The Tower from Trinity Avenue

Trinity High School, Northampton

 

WHEN WORLDS COLLIDE:   MUSIC APPRECIATION WITH DR. CHATER

Peter Douglas writes:

Exactly whose idea it was is lost in misty time, but it probably sounded a good idea when it was proposed.  It was probably around 1959 or 1960 when someone in the school’s administration (or perhaps Dr. Chater himself) suggested that senior pupils should have the benefit of a class called “Music Appreciation.”  I presume that the plan was to raise our level of awareness and comprehension of music by exposing us to it.  It was a noble thought, of course, but one that was essentially wasted on our inattentive and degenerate little minds.

Dr Chater - Pen Picture

Dr Chater - Crayon Picture

We all gathered as a class once a week in one of the Tower Block rooms in the late afternoon.  The ringmaster of this particular circus was Dr. Chater, even though his academic interest was of the scientific kind.  It was worth a try, and I’m sure he did a good job, but it was really a lost cause.  The classes were pretty much as you might expect with 30-odd teenagers made to sit still and listen to music – and classical music too, no Cliff Richard, Frankie Avalon, or Bobby Darin!

→ WHAT TO WORK ON
1. Name every popular singer mentioned in the Music Appreciation piece.
2. Return the part of the Music Appreciation piece that opens with the words containing "The Tower from" and closes with "degenerate little minds.".
The records have nothing to do with the Music Appreciation piece.

→ Dataset entries
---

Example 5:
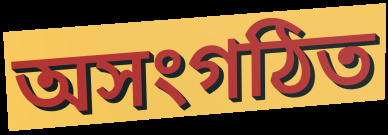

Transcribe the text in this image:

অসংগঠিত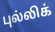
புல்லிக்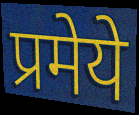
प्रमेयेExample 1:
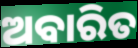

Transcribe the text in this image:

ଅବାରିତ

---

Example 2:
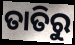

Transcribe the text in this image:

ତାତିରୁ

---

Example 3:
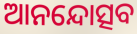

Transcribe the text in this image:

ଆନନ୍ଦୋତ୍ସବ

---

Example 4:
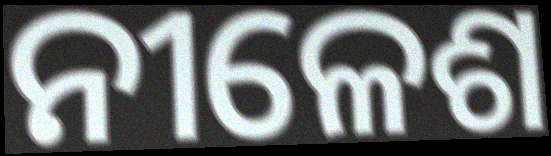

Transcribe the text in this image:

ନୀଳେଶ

...

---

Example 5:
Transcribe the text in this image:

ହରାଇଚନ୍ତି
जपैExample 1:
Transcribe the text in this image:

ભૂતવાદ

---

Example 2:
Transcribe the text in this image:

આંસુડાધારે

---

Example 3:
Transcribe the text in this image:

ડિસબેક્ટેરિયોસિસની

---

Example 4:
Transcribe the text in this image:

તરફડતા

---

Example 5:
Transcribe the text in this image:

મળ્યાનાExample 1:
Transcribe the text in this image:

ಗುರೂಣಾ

--

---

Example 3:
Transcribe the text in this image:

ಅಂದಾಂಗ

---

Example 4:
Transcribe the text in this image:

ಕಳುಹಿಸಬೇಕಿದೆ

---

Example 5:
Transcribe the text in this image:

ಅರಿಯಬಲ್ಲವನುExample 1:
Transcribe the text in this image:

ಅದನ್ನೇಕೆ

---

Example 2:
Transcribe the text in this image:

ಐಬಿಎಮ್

→ SOLUTIONS PER TASK
1. Cliff Richard, Frankie Avalon, Bobby Darin

2.
The Tower from Trinity Avenue

Trinity High School, Northampton

 

WHEN WORLDS COLLIDE:   MUSIC APPRECIATION WITH DR. CHATER

Peter Douglas writes:

Exactly whose idea it was is lost in misty time, but it probably sounded a good idea when it was proposed.  It was probably around 1959 or 1960 when someone in the school’s administration (or perhaps Dr. Chater himself) suggested that senior pupils should have the benefit of a class called “Music Appreciation.”  I presume that the plan was to raise our level of awareness and comprehension of music by exposing us to it.  It was a noble thought, of course, but one that was essentially wasted on our inattentive and degenerate little minds.